Rien n’a pratiquement changé en Tunisie en matière de liberté de l’information depuis le 25 juillet 2021. Principal constat d’une récente rencontre à Tunis. Une rencontre qui a été aussi l’occasion d’évoquer les travers et les défaillances d’un paysage médiatique qui doit être réformé.
Comment ont évolué les médias depuis le 25 juillet 2021 ? La question a été au centre d’un débat organisé par Reporters sans frontières (RSF), le Syndicat national des journalistes tunisiens (SNJT), la Fédération générale des médias de l’Union générale tunisienne du travail (UGTT) et la Conseil de presse, le 19 janvier 2022. Et ce, à l’occasion de la sortie du rapport de RSF intitulé « Journalisme en Tunisie : l’heure de vérité ».
Un rapport qui tombe selon le directeur du bureau de RSF à Tunis, Souhaieb Khayati, à pic. Selon lui, la liberté de la presse continue sous Kais Saied à être menacée. « Les incidents qui se déroulent les jours qui suivent le 25 juillet 2021 suscitent l’inquiétude des défenseurs de la liberté de la presse », indique le rapport de RSF. Il poursuit : « Le premier a lieu le 26 juillet : les forces de la police tunisienne expulsent tous les journalistes des bureaux d’Al Jazeera à Tunis. Sans présenter aucun mandat, les forces de l’ordre évacuent les locaux et confisquent les clés des bureaux de la chaîne qatarie ».

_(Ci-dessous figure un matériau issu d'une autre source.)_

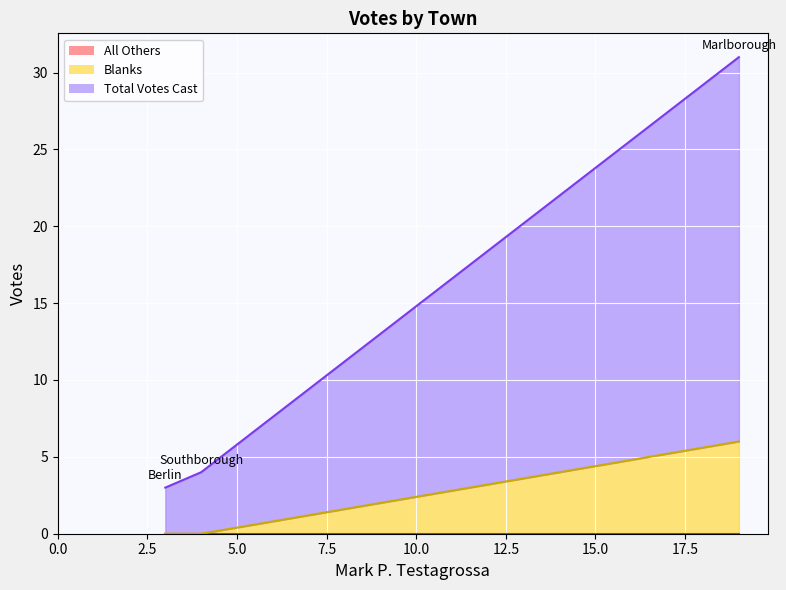

Does the chart display data point markers on the line(s)?

No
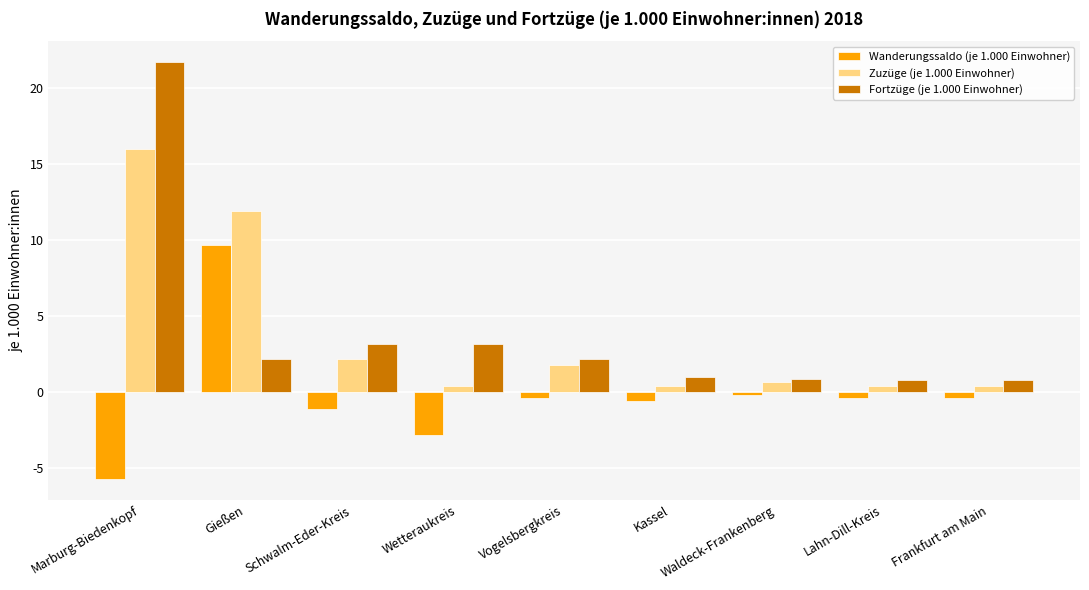

What is the sum of the Fortzüge (je 1.000 Einwohner) values at Vogelsbergkreis and Frankfurt am Main?

3.0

Les adversaires de la liberté de la presse
Pour Amira Mohamed, vice-présidente du SNJT, rien n’a pratiquement changé depuis le 25 juillet 2021 en Tunisie. Sinon qu’aux milices qui œuvrent par divers moyens, dont un usage des réseaux sociaux, à attaquer la presse et ses représentants, s’est ajoutée celle qui se réclame de Kais Saied. A une question posée par l’animateur de la rencontre, le professeur Sadok Hammami de l’Institut de presse et des sciences de l’information (IPSI), elle assure que les adversaires de la liberté de la presse sont les mêmes. On retrouve dans ce camp le pouvoir exécutif, un certain nombre de partis et de personnalités politiques et évidemment les « milices ».
« La presse et les journalistes sont du reste la cible de nombreux acteurs de la scène nationale démunis d’une culture politique et qui veulent faire des médias un porte-voix », souligne Moufida Touati, de la Fédération générale des médias de l’UGTT. Précisant qu’il ne peut aucunement s’agir là d’une mission de la presse. Autant dire que nous ne sommes pas sortis de l’auberge des années de dictature.
Inutile de préciser, à ce propos, que le débat a vite tourné autour du paysage médiatique tunisien depuis 2011 et de ses travers et défaillances. Un paysage qui se distingue par l’absence totale de réformes. Une réforme bien nécessaire, mais non voulue par moult acteurs de la scène nationale qui ne peuvent que se plaire dans un certain flou et même un certain chaos.
La grande masse des journalistes continue à végéter
Un état des lieux qui ne peut que desservir la profession qui n’est plus maître de son métier. « Certains acteurs ont dépossédé les journalistes de leur métier », assure précisément le professeur Sadok Hammami. Et les réflexions n’ont pas manqué d’aller très vite pour interroger un vécu dans lequel les chroniqueurs sont devenus les représentants illégitimes du métier journalistique.
Des chroniqueurs qui avancent souvent avec des « agendas politiques » que l’on remarque du reste très vite dès qu’ils commencent à prononcer leurs premières phrases ! Des chroniqueurs qui « gagnent beaucoup d’argent alors que la grande masse des journalistes continue à végéter avec des salaires de misère », dira plus d’un intervenant.
D’où une lourde responsabilité de l’Etat qui s’est désengagé du champ médiatique avec les responsabilités qui lui incombent constitutionnellement dans une société démocratique (légiférer, autoriser et contrôler notamment), laissant la place à des « pouvoirs » qui ne sont nullement intéressés par l’intérêt général.